Forget About AI Girlfriends. Here’s What the Future of Human-AI Relationships Looks Like
What people really need is... a mirror
AI chatbots, however specialized, will never fulfill the role of partners or friends.
Not because they are primitive (they will be increasingly more sophisticated) or because their use remains outside of the Overton Window of socially accepted behavior (that will change eventually) but simply because they aren’t humans; they are unconstrained from the biological pressures that molded us for millennia and the psychological conditions that make us like we are.
Chatbots can be anything. A lack of shape is freeing but also inhuman.

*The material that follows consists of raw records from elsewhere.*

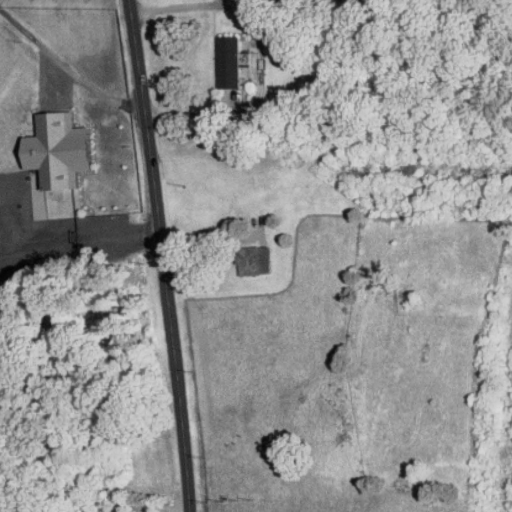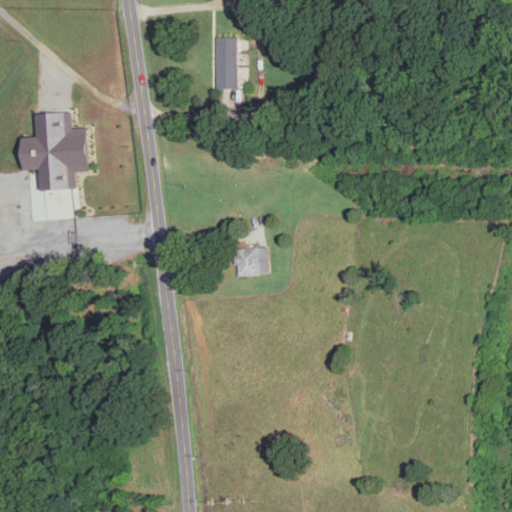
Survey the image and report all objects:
road: (223, 3)
road: (260, 57)
building: (231, 61)
road: (68, 63)
building: (61, 149)
road: (210, 234)
road: (87, 240)
road: (163, 255)
building: (256, 259)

Unlike us, they are highly malleable by external forces, like people’s needs, motivations, and desires — or the design choices and business requirements of AI companies.
I know many people are using chatbots for this — especially those we refer to as AI companions, like Replika, whose parent company reported in July it’s amassed 2 million active users — so here’s my hot take: People claiming to be using AI companions as virtual partners or friends are mistaken. Not because they aren’t succeeding, but because the thing they’re succeeding at is not what they think it is.
My goal here isn’t just to bash chatbots on their incapability to be good partners or cure our loneliness but to persuade you that they can play a role — fulfill a basic need — that every human, those who are lonely and those who aren’t, quietly yearns for. So, even if you disagree with my initial statement, I ask you to bear with me and leave your skepticism here for the next few minutes.